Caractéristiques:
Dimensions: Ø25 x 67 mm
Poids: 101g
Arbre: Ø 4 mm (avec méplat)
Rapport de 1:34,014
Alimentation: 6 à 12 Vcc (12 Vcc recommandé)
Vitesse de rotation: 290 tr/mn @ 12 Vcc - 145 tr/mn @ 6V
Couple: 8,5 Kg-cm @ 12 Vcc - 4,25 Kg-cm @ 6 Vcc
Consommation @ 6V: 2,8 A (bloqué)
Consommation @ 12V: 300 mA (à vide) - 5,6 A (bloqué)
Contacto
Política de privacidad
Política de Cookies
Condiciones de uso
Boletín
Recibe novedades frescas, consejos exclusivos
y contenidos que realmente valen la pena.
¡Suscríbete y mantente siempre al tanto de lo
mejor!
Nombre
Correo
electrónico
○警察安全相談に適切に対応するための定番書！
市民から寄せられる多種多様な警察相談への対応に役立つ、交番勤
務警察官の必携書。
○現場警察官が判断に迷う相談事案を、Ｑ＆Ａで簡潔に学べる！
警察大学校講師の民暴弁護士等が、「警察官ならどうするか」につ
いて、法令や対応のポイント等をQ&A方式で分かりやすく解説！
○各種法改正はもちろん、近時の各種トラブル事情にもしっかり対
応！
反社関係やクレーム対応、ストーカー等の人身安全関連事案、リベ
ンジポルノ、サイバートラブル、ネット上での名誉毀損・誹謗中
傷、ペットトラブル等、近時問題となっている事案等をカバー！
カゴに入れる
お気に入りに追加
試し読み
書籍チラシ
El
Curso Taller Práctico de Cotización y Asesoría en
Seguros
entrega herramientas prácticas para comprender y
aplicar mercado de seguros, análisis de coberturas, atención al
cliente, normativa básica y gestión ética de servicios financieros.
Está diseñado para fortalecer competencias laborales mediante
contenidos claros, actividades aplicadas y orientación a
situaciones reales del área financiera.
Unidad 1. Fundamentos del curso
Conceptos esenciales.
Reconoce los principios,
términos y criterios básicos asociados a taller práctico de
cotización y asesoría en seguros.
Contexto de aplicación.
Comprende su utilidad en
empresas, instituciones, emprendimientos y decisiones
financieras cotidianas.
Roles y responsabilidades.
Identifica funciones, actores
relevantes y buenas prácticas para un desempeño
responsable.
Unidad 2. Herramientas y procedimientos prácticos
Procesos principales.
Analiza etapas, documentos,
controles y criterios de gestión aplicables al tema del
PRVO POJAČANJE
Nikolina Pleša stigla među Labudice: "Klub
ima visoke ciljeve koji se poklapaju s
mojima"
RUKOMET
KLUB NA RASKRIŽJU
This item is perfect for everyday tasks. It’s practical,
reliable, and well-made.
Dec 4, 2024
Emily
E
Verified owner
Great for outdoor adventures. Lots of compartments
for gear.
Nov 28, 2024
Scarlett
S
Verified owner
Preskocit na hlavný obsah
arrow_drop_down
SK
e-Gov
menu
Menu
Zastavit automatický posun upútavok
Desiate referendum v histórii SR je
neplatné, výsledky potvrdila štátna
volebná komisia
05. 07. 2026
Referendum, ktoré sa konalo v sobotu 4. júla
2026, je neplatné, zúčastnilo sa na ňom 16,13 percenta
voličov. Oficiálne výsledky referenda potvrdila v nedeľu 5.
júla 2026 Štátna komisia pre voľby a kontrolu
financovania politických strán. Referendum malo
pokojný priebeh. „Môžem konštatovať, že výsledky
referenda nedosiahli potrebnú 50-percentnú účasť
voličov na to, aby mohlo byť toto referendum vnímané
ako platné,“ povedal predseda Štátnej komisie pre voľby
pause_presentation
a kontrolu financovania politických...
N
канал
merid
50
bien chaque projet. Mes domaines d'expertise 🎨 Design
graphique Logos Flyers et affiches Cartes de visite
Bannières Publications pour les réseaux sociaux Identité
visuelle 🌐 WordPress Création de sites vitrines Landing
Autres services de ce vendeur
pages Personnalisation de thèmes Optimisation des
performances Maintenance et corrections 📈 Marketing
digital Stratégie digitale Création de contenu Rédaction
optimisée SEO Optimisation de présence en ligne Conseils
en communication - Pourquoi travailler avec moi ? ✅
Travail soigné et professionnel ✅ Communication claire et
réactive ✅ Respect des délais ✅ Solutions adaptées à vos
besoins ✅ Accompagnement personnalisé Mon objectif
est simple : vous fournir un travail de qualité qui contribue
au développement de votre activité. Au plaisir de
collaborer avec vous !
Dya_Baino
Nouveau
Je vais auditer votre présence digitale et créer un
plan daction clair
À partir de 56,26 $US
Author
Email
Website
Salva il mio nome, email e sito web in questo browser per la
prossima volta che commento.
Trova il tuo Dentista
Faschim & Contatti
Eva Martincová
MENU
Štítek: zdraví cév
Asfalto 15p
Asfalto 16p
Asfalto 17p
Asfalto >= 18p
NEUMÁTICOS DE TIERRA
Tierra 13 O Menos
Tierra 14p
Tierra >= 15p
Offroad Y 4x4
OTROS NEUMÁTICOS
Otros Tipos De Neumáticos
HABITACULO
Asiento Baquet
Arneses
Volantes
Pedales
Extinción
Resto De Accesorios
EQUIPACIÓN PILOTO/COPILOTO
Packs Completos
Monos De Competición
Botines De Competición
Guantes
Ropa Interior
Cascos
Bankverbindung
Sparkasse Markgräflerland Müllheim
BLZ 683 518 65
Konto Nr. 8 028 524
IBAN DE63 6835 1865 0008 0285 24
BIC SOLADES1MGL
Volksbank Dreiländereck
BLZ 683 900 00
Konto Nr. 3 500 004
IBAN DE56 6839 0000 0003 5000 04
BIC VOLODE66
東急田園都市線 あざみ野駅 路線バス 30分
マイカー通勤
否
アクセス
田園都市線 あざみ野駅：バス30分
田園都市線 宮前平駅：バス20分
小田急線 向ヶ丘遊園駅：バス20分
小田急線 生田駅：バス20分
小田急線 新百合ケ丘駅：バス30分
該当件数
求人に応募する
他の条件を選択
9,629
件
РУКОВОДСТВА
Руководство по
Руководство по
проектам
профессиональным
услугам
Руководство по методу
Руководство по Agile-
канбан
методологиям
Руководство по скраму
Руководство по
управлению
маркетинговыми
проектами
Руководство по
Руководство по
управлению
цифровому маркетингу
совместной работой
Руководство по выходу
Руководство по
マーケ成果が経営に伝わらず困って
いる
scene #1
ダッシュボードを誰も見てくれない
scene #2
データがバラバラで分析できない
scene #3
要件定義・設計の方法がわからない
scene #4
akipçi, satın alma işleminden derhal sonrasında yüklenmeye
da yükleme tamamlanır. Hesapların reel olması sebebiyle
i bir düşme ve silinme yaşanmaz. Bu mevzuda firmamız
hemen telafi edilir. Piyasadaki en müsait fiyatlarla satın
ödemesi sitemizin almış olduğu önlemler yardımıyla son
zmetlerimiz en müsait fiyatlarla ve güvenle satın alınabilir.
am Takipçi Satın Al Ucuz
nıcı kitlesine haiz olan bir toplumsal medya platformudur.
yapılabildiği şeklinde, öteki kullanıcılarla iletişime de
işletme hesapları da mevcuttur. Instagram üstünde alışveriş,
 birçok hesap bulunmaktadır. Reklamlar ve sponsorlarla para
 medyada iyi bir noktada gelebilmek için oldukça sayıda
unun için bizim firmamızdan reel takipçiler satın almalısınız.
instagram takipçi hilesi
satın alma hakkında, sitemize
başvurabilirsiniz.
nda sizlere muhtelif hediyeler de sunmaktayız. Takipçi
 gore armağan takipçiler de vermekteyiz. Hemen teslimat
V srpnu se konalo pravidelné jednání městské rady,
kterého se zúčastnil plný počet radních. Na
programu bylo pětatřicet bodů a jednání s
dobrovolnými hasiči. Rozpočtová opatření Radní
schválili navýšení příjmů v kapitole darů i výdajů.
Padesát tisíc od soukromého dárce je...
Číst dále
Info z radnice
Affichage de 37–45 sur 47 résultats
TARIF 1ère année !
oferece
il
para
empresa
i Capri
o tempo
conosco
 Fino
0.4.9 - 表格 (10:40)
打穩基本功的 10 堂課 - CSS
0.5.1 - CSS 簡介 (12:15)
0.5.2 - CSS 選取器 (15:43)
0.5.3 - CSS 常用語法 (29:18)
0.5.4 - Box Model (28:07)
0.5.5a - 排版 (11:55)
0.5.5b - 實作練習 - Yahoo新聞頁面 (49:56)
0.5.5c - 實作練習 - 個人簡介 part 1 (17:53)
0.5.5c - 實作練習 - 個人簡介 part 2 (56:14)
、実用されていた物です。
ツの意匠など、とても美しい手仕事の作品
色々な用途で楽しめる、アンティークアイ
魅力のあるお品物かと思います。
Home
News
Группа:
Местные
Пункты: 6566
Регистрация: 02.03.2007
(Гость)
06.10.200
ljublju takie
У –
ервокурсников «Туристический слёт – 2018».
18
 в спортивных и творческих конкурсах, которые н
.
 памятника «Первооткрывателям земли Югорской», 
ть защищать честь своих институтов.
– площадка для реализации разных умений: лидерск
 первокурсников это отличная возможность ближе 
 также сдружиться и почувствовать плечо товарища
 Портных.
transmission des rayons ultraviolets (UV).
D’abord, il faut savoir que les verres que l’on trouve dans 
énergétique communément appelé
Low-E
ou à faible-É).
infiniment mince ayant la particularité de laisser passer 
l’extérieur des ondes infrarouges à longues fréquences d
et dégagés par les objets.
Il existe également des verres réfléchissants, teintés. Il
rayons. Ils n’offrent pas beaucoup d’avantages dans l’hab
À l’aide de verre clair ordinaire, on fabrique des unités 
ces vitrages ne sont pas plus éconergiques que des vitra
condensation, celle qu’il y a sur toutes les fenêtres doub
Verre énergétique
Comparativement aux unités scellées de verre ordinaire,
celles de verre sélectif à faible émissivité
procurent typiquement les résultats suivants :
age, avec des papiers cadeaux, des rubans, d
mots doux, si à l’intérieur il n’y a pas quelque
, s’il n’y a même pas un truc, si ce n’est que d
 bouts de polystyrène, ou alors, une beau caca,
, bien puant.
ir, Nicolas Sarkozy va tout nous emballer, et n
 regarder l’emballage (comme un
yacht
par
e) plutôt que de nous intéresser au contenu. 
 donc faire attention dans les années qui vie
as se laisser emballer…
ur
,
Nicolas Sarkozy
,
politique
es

▶ Instructions for the task:
Beginning with the line above that contains "Asiento Baquet", copy each line exactly up to and including the line that contains "işletme hesapları da", and go no further.

▶ Task output:
Asiento Baquet
Arneses
Volantes
Pedales
Extinción
Resto De Accesorios
EQUIPACIÓN PILOTO/COPILOTO
Packs Completos
Monos De Competición
Botines De Competición
Guantes
Ropa Interior
Cascos
Bankverbindung
Sparkasse Markgräflerland Müllheim
BLZ 683 518 65
Konto Nr. 8 028 524
IBAN DE63 6835 1865 0008 0285 24
BIC SOLADES1MGL
Volksbank Dreiländereck
BLZ 683 900 00
Konto Nr. 3 500 004
IBAN DE56 6839 0000 0003 5000 04
BIC VOLODE66
東急田園都市線 あざみ野駅 路線バス 30分
マイカー通勤
否
アクセス
田園都市線 あざみ野駅：バス30分
田園都市線 宮前平駅：バス20分
小田急線 向ヶ丘遊園駅：バス20分
小田急線 生田駅：バス20分
小田急線 新百合ケ丘駅：バス30分
該当件数
求人に応募する
他の条件を選択
9,629
件
РУКОВОДСТВА
Руководство по
Руководство по
проектам
профессиональным
услугам
Руководство по методу
Руководство по Agile-
канбан
методологиям
Руководство по скраму
Руководство по
управлению
маркетинговыми
проектами
Руководство по
Руководство по
управлению
цифровому маркетингу
совместной работой
Руководство по выходу
Руководство по
マーケ成果が経営に伝わらず困って
いる
scene #1
ダッシュボードを誰も見てくれない
scene #2
データがバラバラで分析できない
scene #3
要件定義・設計の方法がわからない
scene #4
akipçi, satın alma işleminden derhal sonrasında yüklenmeye
da yükleme tamamlanır. Hesapların reel olması sebebiyle
i bir düşme ve silinme yaşanmaz. Bu mevzuda firmamız
hemen telafi edilir. Piyasadaki en müsait fiyatlarla satın
ödemesi sitemizin almış olduğu önlemler yardımıyla son
zmetlerimiz en müsait fiyatlarla ve güvenle satın alınabilir.
am Takipçi Satın Al Ucuz
nıcı kitlesine haiz olan bir toplumsal medya platformudur.
yapılabildiği şeklinde, öteki kullanıcılarla iletişime de
işletme hesapları da mevcuttur. Instagram üstünde alışveriş,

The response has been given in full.